(Input for this task Opens)

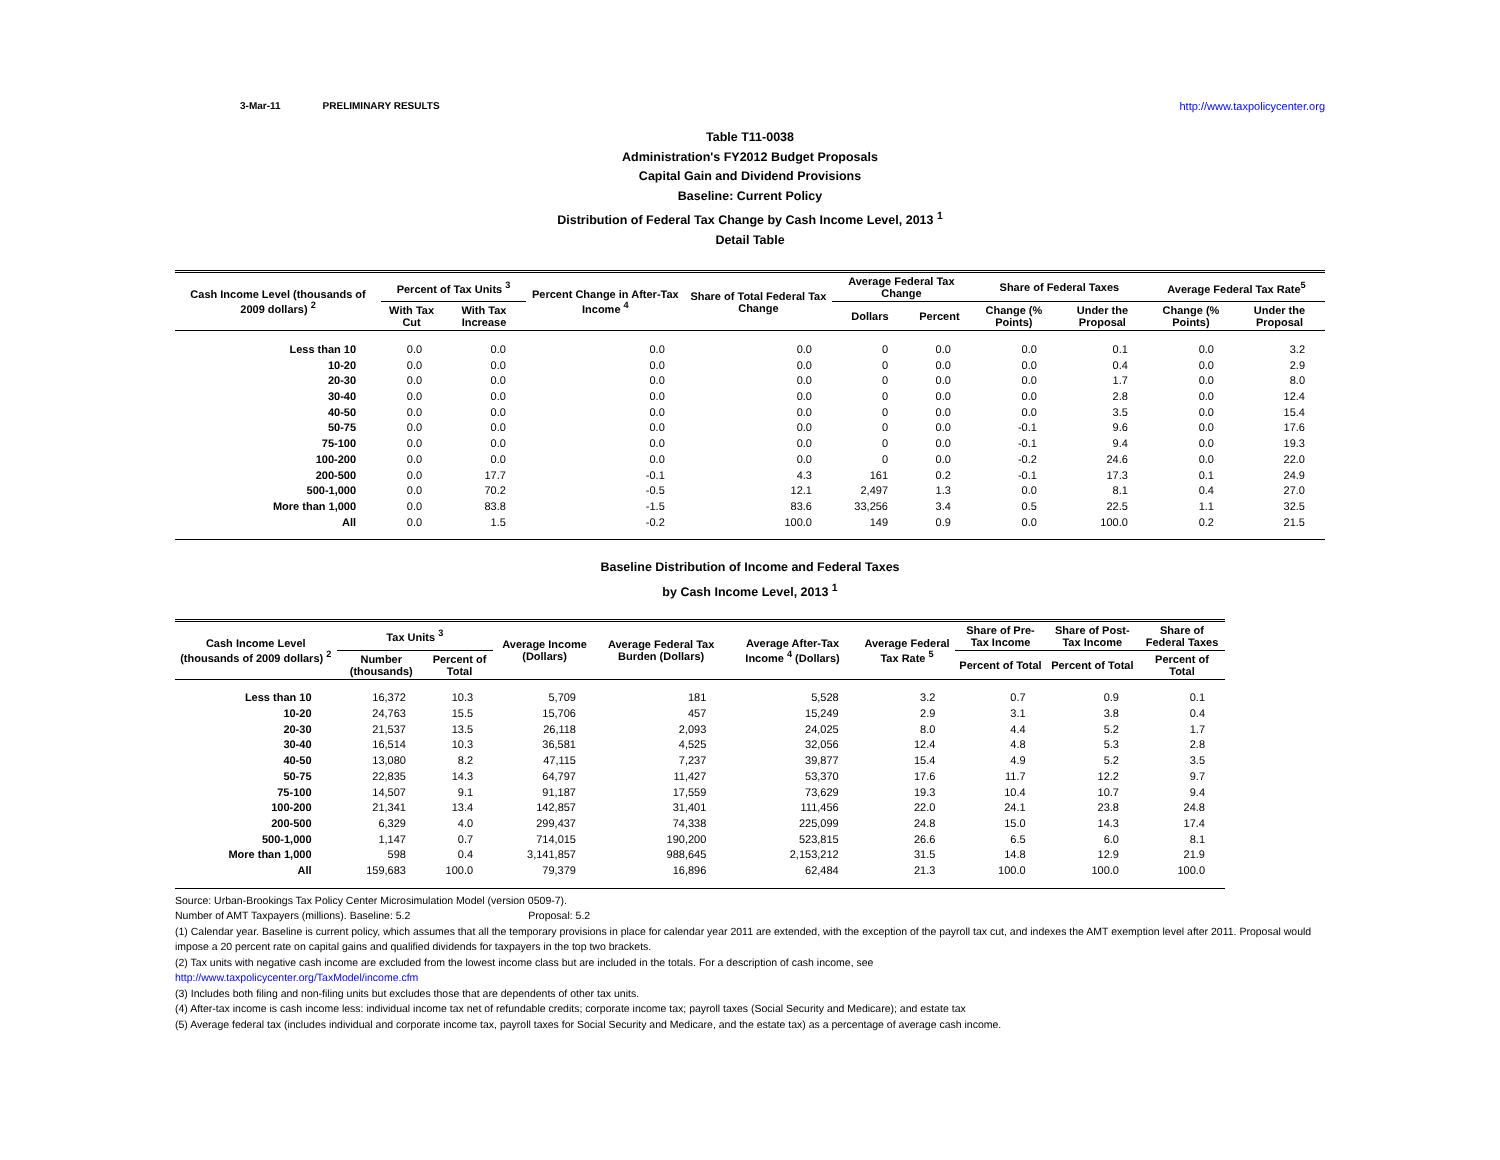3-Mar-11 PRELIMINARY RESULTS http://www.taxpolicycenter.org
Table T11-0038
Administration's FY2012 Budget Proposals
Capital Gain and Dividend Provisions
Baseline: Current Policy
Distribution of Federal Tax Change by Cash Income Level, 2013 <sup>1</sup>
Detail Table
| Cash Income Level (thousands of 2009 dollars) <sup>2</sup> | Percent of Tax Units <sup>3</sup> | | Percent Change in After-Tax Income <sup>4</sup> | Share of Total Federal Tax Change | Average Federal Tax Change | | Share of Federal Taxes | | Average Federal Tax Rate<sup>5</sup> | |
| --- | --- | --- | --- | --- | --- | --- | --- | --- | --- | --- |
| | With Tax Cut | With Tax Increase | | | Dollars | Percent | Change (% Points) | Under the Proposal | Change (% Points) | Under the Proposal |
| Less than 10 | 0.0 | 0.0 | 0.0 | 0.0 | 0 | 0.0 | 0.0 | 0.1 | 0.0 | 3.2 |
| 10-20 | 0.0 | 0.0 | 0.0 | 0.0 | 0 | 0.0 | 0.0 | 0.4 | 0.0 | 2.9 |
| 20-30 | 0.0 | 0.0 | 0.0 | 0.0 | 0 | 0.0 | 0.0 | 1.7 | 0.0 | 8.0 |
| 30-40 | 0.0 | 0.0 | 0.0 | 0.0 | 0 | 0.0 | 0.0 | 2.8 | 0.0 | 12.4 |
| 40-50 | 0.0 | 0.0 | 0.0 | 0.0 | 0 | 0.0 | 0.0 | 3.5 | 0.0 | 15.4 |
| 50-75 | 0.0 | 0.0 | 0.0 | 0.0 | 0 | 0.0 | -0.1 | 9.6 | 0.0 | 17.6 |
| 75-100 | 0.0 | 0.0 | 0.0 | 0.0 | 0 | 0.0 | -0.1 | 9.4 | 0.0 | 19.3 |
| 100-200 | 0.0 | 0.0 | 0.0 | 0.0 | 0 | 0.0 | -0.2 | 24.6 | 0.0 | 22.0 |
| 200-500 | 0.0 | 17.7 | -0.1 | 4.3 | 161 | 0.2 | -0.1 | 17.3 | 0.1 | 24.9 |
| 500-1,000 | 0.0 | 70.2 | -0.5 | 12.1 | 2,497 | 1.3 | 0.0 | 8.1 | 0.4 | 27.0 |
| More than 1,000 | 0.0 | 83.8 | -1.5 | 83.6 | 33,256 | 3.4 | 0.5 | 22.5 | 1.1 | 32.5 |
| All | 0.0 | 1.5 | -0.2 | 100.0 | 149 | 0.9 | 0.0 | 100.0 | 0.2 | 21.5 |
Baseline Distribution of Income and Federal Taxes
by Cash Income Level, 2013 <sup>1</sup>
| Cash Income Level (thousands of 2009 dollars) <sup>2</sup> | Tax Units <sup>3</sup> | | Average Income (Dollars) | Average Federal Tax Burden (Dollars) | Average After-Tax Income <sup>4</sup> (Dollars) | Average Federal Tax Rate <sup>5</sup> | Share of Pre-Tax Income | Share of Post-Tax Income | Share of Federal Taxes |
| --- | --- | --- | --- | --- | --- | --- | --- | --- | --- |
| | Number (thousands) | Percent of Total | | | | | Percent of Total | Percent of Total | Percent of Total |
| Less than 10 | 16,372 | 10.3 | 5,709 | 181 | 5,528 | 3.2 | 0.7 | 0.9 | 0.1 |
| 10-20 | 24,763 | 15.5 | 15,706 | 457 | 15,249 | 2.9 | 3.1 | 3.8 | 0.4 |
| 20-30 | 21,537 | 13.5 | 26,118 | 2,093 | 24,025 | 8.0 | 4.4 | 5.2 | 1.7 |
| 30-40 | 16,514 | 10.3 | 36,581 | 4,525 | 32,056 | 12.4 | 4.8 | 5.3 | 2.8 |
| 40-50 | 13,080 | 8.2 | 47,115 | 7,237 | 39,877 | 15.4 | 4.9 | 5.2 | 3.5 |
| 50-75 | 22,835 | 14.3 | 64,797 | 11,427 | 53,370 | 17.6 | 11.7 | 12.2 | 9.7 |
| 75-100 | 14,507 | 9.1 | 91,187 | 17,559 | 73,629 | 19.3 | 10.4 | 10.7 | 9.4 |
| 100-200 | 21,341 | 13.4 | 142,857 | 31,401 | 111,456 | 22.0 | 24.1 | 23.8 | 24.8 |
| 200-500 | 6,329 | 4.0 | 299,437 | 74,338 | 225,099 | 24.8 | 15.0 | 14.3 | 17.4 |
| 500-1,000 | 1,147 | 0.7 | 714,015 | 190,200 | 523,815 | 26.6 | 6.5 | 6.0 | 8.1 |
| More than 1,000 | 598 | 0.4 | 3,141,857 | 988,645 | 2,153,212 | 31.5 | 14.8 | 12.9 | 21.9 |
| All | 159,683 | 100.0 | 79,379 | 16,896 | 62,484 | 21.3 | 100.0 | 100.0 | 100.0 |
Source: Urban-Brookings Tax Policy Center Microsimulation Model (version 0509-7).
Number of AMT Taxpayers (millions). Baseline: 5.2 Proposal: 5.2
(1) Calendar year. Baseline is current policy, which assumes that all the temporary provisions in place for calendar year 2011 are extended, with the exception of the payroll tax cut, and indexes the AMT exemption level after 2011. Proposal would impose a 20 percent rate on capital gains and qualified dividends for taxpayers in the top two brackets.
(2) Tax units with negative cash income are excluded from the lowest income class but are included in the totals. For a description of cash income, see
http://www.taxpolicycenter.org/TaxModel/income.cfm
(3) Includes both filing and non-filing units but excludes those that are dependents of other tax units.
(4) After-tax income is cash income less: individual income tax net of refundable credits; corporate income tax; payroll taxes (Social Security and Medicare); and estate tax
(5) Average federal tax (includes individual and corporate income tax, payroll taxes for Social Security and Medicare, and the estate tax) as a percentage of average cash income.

(Input for this task Closes)

◆ **Your objective**:
Using the entries above, give back exactly the line containing "0.7 | 0.9 | 0.1 |", the line containing "12.9 | 21.9 |", and every line between them, and nothing else.

◆ **Answer box**:
| Less than 10 | 16,372 | 10.3 | 5,709 | 181 | 5,528 | 3.2 | 0.7 | 0.9 | 0.1 |
| 10-20 | 24,763 | 15.5 | 15,706 | 457 | 15,249 | 2.9 | 3.1 | 3.8 | 0.4 |
| 20-30 | 21,537 | 13.5 | 26,118 | 2,093 | 24,025 | 8.0 | 4.4 | 5.2 | 1.7 |
| 30-40 | 16,514 | 10.3 | 36,581 | 4,525 | 32,056 | 12.4 | 4.8 | 5.3 | 2.8 |
| 40-50 | 13,080 | 8.2 | 47,115 | 7,237 | 39,877 | 15.4 | 4.9 | 5.2 | 3.5 |
| 50-75 | 22,835 | 14.3 | 64,797 | 11,427 | 53,370 | 17.6 | 11.7 | 12.2 | 9.7 |
| 75-100 | 14,507 | 9.1 | 91,187 | 17,559 | 73,629 | 19.3 | 10.4 | 10.7 | 9.4 |
| 100-200 | 21,341 | 13.4 | 142,857 | 31,401 | 111,456 | 22.0 | 24.1 | 23.8 | 24.8 |
| 200-500 | 6,329 | 4.0 | 299,437 | 74,338 | 225,099 | 24.8 | 15.0 | 14.3 | 17.4 |
| 500-1,000 | 1,147 | 0.7 | 714,015 | 190,200 | 523,815 | 26.6 | 6.5 | 6.0 | 8.1 |
| More than 1,000 | 598 | 0.4 | 3,141,857 | 988,645 | 2,153,212 | 31.5 | 14.8 | 12.9 | 21.9 |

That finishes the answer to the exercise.